Mountain
All Star
The scenario says that he will receive $10M at the end of each year AND he will receive $100M at the end of Year 3. He will receive $110M at the end of year 3.
Exactly, so the future value is 130'000'000 (as i've stated in the formula above), but for illustration purposes i'll go through the steps of calculating the FV (future value) of the contract below:
FV (future value) = all expected incomes from the agreement, or investment, in question
FV in Doobies example = all expected incomes from the contractual agreement in question
= (10'000'000 [income received for the first year]) + (10'000'000 [income received for the second year]) + (10'000'000 + 100'000'000 [both income received for the last (third) year]
=10'000'000 + 10'000'000 + 10'000'000 + 100'000'000
= 130'000'000
FV (future value) = 130'000'000
See what I mean?
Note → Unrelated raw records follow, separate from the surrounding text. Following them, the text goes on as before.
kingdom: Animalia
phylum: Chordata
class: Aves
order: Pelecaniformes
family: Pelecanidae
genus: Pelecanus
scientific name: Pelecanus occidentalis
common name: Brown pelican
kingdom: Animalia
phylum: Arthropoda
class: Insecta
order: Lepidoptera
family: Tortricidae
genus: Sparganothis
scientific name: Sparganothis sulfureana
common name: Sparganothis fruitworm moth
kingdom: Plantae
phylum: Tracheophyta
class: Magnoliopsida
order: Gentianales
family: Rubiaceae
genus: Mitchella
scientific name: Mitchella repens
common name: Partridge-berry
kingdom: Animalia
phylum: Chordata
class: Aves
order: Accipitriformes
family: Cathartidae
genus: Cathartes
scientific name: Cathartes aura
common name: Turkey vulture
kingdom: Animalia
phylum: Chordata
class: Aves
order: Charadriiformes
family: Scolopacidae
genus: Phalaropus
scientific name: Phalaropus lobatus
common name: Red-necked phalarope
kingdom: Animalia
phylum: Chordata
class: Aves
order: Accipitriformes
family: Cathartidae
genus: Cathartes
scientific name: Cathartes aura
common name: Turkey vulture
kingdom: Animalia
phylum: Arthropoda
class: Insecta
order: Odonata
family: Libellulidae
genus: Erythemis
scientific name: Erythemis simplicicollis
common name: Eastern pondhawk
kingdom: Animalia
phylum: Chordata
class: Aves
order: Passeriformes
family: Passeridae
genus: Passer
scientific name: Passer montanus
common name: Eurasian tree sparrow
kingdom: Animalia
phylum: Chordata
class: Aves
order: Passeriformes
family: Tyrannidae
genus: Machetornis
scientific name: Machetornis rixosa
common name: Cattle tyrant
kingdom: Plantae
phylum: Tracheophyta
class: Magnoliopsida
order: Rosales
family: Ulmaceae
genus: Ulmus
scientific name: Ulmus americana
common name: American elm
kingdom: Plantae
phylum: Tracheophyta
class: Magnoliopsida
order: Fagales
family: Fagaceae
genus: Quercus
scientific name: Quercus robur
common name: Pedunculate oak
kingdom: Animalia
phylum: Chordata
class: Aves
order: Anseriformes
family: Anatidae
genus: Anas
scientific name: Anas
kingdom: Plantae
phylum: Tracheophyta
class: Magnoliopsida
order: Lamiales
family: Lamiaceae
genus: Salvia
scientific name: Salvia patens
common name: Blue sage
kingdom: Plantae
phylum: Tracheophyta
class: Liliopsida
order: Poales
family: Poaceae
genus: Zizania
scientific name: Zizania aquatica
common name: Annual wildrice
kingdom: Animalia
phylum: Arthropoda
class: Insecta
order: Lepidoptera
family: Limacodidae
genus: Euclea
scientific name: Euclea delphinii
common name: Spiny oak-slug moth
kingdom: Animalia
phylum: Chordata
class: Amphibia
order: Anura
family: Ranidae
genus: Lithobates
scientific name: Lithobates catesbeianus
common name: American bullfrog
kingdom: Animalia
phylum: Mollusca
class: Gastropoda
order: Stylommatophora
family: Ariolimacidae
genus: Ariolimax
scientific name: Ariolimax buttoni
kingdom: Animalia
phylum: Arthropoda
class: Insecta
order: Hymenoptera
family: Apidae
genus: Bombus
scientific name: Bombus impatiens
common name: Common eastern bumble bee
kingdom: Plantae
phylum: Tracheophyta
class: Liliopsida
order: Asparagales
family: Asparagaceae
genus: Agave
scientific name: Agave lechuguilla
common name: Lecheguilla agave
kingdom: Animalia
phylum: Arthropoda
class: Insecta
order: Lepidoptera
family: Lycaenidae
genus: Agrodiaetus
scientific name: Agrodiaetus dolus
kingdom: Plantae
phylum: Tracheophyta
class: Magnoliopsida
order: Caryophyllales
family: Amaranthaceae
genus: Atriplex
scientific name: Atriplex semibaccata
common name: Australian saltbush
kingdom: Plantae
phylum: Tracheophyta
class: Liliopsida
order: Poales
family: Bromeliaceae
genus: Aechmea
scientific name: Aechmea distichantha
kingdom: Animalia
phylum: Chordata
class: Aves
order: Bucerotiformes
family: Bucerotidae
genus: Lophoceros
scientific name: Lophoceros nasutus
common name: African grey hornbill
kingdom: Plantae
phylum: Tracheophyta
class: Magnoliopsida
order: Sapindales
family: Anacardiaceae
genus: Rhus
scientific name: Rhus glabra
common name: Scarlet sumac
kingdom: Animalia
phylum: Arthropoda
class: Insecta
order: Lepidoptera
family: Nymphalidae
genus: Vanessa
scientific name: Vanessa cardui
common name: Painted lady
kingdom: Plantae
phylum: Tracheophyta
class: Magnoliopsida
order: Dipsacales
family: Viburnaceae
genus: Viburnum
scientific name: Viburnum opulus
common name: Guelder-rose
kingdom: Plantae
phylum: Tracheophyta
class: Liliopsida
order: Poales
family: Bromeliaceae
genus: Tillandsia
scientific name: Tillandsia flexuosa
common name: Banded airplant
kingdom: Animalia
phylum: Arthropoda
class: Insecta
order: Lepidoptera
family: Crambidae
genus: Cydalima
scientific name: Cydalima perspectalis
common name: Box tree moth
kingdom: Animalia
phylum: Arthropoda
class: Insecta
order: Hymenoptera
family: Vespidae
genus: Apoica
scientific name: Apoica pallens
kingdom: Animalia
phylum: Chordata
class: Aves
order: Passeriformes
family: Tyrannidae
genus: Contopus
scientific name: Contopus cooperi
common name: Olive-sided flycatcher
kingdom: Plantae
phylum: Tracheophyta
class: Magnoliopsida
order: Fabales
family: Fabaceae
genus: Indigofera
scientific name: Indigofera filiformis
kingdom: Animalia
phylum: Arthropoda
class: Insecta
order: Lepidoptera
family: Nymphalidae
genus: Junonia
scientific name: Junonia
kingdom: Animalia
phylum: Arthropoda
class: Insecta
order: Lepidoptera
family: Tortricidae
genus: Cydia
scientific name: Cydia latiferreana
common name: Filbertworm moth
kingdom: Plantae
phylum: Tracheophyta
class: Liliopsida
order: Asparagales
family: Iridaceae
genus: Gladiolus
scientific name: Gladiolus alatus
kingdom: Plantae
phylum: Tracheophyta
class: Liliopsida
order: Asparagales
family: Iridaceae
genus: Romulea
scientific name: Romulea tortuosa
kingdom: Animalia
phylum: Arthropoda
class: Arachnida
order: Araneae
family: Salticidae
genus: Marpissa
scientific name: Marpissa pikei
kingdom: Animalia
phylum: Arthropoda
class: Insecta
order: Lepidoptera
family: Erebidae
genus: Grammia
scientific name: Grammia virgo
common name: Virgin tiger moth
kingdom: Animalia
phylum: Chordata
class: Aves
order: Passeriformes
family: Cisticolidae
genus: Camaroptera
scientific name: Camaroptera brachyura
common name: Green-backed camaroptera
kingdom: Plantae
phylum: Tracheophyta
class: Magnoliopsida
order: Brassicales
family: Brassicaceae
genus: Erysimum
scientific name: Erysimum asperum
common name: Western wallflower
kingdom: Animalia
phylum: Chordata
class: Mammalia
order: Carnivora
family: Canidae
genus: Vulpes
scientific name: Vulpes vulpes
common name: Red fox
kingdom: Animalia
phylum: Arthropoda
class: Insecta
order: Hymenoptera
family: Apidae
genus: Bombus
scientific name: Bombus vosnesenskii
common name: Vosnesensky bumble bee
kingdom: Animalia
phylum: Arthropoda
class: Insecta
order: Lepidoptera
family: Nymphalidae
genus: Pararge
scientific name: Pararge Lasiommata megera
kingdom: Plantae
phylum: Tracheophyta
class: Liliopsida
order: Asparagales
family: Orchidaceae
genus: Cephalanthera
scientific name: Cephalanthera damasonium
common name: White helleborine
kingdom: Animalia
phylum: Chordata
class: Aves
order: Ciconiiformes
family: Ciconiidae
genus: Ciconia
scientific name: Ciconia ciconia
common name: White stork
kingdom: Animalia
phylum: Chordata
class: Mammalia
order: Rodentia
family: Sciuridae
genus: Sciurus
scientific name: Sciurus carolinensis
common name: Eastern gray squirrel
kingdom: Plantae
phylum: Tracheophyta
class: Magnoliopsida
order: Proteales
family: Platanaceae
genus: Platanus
The future value is not 100'000'000, it's 130'000'000.00.
When setting up the scenario, you should overlook the fact that they mentioned $130M. You should not input this figure anywhere in Excel. Its a red herring meant to confuse the student. Ignore the $130M.
You cant, otherwise you'd be ignoring the FV variables and wont be able to calculate the present value of the contractual agreement.
When dealing with PV...there is a difference in how you set up an annuity versus an annuity with a lump sum payment.
I was talking about fixed annuities slim.